### [Extract to read]
====

What is with the flood of 80’s inspired games as of late? I have literally reviewed like nine or ten in the last 6 months and it seems like the fad is not dying soon. It seems with the success of television shows in the likes of Stranger Things it has opened a flood gate to nostalgia. ‘RAD’ by Double Fine and Bandai Namco is a single player, rogue-ish game, cut from the same cloth.
RAD is set not only in a post-apocalyptic world, but a post-post-apocalyptic 80’s world, in the wake of two nuclear wars, this Earth is destroyed and not even the ‘Menders’, Robot-like A.I. can fix this mess, in fact they have made it worse.

You, a charismatic rogue teen, must venture out in the barren lands, The Farrow, and destroy with your handy baseball bat, the mutant pests that infect the wasteland and are sapping the energy from your safe haven. Using your own mutations that warp and twist your power and new adaptive radioactive skills, you hold the key to bringing back life to this barren and invaded landscape and restore power for your town’s survival.

Much like a dungeon crawler, you initially pick one of three characters but as the game progresses more become available. Once you are happy with your choice, you are dumped down at the base of operations that acts as the main menu hub. If you enter one of the many portals, you are sent by the ‘Elder’ to scour procedurally generated worlds for in-game currency in the form of VHS tapes and Floppy disks, all the while bashing in the wide range of enemies and boss enemies called Muties, with basic moves such as a lunge, jump slam and melee wacks of your glowing bat.

Being mutants, these creatures carry a lot of radiation and destroying them in combat, with charge your RAD meter. Once full, this bad boy will give you your very own mutation, to help turn the tides of battle. Mutations are special abilities, that you can use in combat, such as turning your body into a walking porcupine, or launching a massive, purple roided up arm like a boomerang or even spewing out little, disfigured cherubs to fight alongside you. Passive perks are also found throughout, giving buffs such as resistance to fire or small health over time from a death of an enemy. You’ll definitely have your favorites and not so favorites, as some feel like a hindrance more than an advantage in enhancing the run.

====

### [Extracted records]
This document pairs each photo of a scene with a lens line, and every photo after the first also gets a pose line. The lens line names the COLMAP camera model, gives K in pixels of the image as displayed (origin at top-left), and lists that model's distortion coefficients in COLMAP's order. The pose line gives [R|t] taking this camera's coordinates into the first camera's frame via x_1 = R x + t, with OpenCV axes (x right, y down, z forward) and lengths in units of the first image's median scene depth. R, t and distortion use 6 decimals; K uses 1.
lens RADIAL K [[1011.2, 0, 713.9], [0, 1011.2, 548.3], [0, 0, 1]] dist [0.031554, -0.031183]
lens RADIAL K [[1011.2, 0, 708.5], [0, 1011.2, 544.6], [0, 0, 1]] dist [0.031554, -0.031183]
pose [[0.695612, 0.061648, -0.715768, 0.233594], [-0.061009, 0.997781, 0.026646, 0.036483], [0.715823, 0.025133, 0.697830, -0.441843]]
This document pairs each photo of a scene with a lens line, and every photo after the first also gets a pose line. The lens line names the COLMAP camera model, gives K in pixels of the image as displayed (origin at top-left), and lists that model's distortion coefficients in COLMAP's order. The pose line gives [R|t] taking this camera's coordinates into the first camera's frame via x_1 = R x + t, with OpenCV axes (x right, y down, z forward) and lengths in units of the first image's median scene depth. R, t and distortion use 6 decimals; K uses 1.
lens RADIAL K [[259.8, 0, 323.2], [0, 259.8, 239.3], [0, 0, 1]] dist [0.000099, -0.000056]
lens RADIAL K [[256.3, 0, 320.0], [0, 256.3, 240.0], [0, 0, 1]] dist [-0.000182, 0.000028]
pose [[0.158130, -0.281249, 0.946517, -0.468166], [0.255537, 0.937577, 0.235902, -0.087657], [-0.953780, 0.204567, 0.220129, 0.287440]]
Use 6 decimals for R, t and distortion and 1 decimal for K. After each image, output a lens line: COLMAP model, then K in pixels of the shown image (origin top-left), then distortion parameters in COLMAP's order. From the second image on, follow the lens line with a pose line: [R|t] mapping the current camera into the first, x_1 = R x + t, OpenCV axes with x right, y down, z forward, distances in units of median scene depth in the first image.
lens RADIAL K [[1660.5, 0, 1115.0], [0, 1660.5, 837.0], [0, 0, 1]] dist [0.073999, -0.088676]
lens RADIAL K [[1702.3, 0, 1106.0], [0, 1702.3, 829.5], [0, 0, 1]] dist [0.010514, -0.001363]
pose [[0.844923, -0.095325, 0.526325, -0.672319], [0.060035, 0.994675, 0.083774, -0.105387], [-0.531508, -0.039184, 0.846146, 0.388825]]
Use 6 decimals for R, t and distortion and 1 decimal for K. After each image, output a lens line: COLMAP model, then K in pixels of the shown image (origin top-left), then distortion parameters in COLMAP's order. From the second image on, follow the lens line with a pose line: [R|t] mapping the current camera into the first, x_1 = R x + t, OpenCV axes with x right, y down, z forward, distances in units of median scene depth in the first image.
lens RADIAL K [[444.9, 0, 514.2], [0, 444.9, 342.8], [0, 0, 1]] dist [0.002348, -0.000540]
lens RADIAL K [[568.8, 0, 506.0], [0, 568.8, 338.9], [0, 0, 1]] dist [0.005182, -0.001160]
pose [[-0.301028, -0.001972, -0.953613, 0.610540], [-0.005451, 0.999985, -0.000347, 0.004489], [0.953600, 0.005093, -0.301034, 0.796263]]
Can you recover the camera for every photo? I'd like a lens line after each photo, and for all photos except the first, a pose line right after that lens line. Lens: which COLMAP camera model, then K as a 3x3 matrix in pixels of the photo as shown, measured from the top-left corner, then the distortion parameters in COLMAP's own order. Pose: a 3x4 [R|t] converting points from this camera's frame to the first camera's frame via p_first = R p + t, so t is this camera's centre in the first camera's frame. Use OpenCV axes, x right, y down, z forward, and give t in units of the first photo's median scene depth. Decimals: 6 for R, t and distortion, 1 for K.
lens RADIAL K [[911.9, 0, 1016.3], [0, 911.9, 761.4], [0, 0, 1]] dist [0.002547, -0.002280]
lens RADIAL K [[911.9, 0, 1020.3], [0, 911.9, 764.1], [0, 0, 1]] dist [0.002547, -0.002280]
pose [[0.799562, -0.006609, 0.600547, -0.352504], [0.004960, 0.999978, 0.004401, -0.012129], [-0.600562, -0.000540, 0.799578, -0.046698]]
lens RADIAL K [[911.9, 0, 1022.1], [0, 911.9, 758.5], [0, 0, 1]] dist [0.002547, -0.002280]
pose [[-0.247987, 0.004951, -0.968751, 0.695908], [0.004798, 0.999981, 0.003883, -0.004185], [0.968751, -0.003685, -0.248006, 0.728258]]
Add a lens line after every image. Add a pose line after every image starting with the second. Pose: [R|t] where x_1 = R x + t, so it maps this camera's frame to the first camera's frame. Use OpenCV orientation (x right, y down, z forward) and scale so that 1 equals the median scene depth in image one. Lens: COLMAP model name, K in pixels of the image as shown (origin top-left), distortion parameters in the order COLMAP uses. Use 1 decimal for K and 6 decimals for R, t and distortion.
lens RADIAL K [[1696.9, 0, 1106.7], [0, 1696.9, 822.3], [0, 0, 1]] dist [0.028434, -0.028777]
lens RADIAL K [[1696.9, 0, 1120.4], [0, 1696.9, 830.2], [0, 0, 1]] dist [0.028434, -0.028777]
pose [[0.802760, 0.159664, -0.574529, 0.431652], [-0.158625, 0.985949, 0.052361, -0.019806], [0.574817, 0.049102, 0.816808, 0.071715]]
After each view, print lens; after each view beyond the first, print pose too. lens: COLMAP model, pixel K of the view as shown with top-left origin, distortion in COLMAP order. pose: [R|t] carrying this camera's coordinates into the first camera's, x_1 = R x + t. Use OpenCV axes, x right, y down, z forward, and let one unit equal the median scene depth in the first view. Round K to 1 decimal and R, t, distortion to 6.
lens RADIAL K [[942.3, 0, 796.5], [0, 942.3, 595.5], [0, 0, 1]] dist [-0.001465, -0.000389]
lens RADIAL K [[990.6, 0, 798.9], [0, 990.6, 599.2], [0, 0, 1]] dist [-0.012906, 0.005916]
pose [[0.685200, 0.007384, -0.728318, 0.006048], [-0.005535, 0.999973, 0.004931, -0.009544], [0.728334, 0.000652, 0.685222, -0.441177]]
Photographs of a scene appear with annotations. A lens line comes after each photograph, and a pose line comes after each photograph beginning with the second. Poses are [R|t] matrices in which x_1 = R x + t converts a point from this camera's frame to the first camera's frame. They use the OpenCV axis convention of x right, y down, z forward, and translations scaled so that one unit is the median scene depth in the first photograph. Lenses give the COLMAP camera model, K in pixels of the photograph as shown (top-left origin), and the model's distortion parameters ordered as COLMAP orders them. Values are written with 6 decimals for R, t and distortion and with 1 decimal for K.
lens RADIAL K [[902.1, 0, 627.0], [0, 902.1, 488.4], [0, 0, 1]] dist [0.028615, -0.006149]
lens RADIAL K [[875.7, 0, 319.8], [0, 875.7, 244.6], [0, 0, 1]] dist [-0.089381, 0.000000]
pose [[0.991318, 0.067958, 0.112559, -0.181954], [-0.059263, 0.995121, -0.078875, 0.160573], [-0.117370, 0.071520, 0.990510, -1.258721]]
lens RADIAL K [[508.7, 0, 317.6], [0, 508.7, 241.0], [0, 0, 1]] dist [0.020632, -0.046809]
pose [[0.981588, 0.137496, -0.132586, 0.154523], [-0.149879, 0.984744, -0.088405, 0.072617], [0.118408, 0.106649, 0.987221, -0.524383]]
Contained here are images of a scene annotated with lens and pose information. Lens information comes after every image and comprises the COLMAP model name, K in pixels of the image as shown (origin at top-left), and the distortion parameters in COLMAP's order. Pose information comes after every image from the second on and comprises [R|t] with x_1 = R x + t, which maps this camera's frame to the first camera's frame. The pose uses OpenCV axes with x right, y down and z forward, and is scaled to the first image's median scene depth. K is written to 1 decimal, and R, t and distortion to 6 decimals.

====

### [Activities]
[a] Answer these from the RAD review, one line each:
(i) Which companies are named as behind RAD?
(ii) What are the barren lands the player ventures into called?
(iii) In what form does the in-game currency come?
[b] Turn the paragraph of the RAD review that begins "Much like a dungeon crawler" into a short bulleted list that keeps its main facts.
[c] Quote everything in the RAD review from "What is with" down to "made it worse.".

### [Written answers]
[a]
(i) Double Fine and Bandai Namco
(ii) The Farrow
(iii) VHS tapes and Floppy disks

[b]
- You first pick one of three characters, and more become available as the game progresses.
- After choosing, you are placed at a base of operations that acts as the main menu hub.
- Entering one of the many portals sends you, on the Elder's orders, to procedurally generated worlds to gather in-game currency in the form of VHS tapes and Floppy disks.
- Along the way you fight a wide range of enemies and boss enemies, called Muties, with a glowing bat, using basic moves such as a lunge, a jump slam and melee whacks.

[c]
What is with the flood of 80’s inspired games as of late? I have literally reviewed like nine or ten in the last 6 months and it seems like the fad is not dying soon. It seems with the success of television shows in the likes of Stranger Things it has opened a flood gate to nostalgia. ‘RAD’ by Double Fine and Bandai Namco is a single player, rogue-ish game, cut from the same cloth.
RAD is set not only in a post-apocalyptic world, but a post-post-apocalyptic 80’s world, in the wake of two nuclear wars, this Earth is destroyed and not even the ‘Menders’, Robot-like A.I. can fix this mess, in fact they have made it worse.